Question

$X{Y}_2$ dissociates as:

$X{Y}_2\left(g\right)\rightleftharpoons XY\left(g\right)+Y\left(g\right)$

When the initial pressure of $X{Y}_2$ is 600 mm $Hg$, the total equilibrium pressure is 800 mm $Hg$. Calculate $K$ for the reaction assuming that the volume of the system remains unchanged.

• A. 50
• B. 100
• C. 166.6
• D. 400

Answer 1

The correct option is A 50

$X{Y}_2\left(g\right)\rightleftharpoons XY\left(g\right)+Y\left(g\right)$

The initial pressure of $X{Y}_2$ is 600 mm Hg.

Let $x$ mm Hg be the change in pressure of $X{Y}_2$ to reach equilibrium.

The equilibrium pressures of $X{Y}_2$, $XY$ and $Y$ are $(600-x)$ mm Hg, $x$ mm Hg and $x$ mm Hg respectively.

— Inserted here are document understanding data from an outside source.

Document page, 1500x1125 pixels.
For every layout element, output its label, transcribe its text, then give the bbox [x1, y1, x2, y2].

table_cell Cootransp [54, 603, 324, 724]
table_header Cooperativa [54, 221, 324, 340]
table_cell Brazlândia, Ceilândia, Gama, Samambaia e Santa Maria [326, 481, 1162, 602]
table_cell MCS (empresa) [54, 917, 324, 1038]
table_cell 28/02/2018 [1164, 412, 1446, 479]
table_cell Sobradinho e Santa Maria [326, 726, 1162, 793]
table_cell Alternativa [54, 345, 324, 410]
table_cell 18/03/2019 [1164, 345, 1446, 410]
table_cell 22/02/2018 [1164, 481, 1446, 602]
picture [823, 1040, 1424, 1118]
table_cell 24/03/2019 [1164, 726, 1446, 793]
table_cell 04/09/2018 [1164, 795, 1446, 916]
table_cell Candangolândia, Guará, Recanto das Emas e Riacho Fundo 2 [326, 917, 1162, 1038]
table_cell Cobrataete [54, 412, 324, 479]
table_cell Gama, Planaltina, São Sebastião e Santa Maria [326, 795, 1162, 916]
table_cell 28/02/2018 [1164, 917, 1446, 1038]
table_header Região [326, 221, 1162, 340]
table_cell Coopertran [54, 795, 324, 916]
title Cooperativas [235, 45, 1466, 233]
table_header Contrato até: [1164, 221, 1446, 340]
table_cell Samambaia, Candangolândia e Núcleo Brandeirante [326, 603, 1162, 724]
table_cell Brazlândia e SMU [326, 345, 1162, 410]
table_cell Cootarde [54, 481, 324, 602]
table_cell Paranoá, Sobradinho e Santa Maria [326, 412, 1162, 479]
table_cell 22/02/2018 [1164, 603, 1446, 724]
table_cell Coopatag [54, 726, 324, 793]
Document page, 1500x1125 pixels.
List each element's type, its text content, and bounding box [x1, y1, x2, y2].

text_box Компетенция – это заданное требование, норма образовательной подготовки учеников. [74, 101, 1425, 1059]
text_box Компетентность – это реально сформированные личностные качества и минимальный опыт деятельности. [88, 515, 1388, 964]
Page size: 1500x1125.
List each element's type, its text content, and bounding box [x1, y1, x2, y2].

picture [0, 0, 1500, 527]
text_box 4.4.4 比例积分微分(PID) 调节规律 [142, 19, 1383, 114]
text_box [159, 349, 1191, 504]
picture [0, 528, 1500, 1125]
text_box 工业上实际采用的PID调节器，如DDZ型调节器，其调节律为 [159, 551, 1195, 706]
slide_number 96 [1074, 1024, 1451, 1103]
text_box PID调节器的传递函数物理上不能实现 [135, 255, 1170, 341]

Total pressure at equilibrium $=(600-x)+x+x=600+x$ mm Hg. But it is equal to 800 mm Hg.

$(600+x)=800$

$x=200$ mm Hg
The equilibrium pressures of $X{Y}_2$, $XY$ and $Y$ are :

$(600-200)=400$ mm Hg, $200$ mm Hg and $200$ mm Hg respectively.
The equilibrium constant $K_p=\frac{\left[P_{XY]}\right[P_Y]}{\left[P_{XY2}\right]}$
The equilibrium constant $K_p=\frac{200\times 200}{400}=100$